━━ Given records ━━

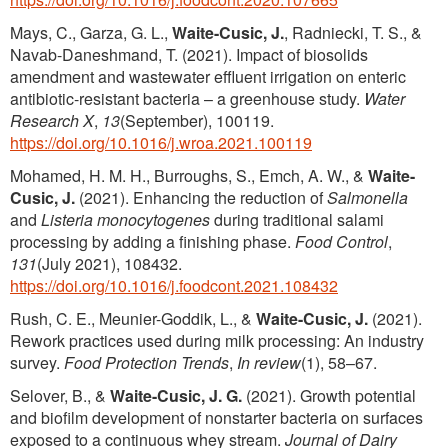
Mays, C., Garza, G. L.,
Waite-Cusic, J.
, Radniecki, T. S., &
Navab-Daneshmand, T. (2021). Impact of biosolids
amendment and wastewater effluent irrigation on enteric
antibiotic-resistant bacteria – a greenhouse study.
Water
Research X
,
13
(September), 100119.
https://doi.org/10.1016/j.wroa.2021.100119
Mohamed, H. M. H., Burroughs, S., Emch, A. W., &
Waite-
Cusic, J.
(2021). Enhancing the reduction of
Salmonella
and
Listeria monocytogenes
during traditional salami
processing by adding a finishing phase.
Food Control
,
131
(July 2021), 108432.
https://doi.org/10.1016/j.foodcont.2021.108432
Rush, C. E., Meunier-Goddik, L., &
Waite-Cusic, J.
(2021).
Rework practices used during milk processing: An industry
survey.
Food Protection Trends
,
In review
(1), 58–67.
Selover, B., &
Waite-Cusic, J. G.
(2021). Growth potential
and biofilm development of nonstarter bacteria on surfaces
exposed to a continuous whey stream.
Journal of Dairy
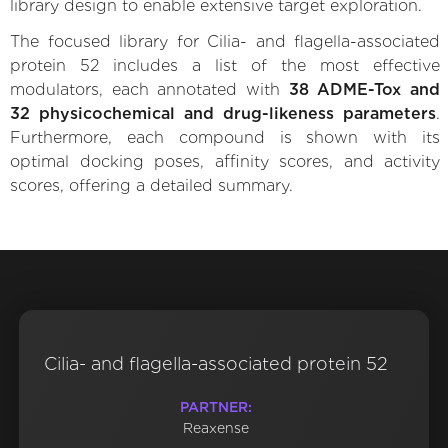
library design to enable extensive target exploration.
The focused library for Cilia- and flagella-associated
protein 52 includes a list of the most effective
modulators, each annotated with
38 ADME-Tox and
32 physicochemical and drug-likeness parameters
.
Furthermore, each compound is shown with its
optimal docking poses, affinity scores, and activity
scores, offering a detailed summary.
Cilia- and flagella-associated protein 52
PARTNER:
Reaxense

━━━
━━ Given records ━━

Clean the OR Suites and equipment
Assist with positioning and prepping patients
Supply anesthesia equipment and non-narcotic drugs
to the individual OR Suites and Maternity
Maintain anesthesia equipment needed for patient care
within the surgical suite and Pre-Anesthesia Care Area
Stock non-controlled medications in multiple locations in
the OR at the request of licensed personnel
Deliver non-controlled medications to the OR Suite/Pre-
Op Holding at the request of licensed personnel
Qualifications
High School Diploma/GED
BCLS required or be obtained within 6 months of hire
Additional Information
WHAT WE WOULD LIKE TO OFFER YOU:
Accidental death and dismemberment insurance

━━━
━━ Given records ━━

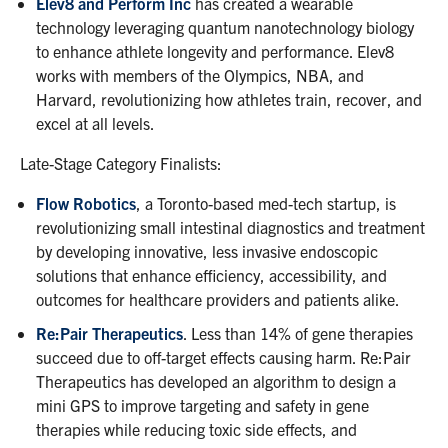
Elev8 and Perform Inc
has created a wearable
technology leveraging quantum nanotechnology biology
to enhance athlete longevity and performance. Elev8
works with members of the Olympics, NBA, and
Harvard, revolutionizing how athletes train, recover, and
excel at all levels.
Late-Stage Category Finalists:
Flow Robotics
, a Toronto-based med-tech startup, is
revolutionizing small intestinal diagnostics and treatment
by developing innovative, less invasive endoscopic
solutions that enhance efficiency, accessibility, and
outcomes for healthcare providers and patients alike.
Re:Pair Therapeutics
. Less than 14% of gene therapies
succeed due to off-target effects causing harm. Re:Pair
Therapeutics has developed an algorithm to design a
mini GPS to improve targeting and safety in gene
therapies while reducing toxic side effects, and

━━━

◆ Task: The required answer is the run of lines above, starting at the line with "Mays, C., Garza, G." and ending at the line with "(July 2021), 108432.", reproduced exactly with both ends.

◆ Reply to the exercise:
Mays, C., Garza, G. L.,
Waite-Cusic, J.
, Radniecki, T. S., &
Navab-Daneshmand, T. (2021). Impact of biosolids
amendment and wastewater effluent irrigation on enteric
antibiotic-resistant bacteria – a greenhouse study.
Water
Research X
,
13
(September), 100119.
https://doi.org/10.1016/j.wroa.2021.100119
Mohamed, H. M. H., Burroughs, S., Emch, A. W., &
Waite-
Cusic, J.
(2021). Enhancing the reduction of
Salmonella
and
Listeria monocytogenes
during traditional salami
processing by adding a finishing phase.
Food Control
,
131
(July 2021), 108432.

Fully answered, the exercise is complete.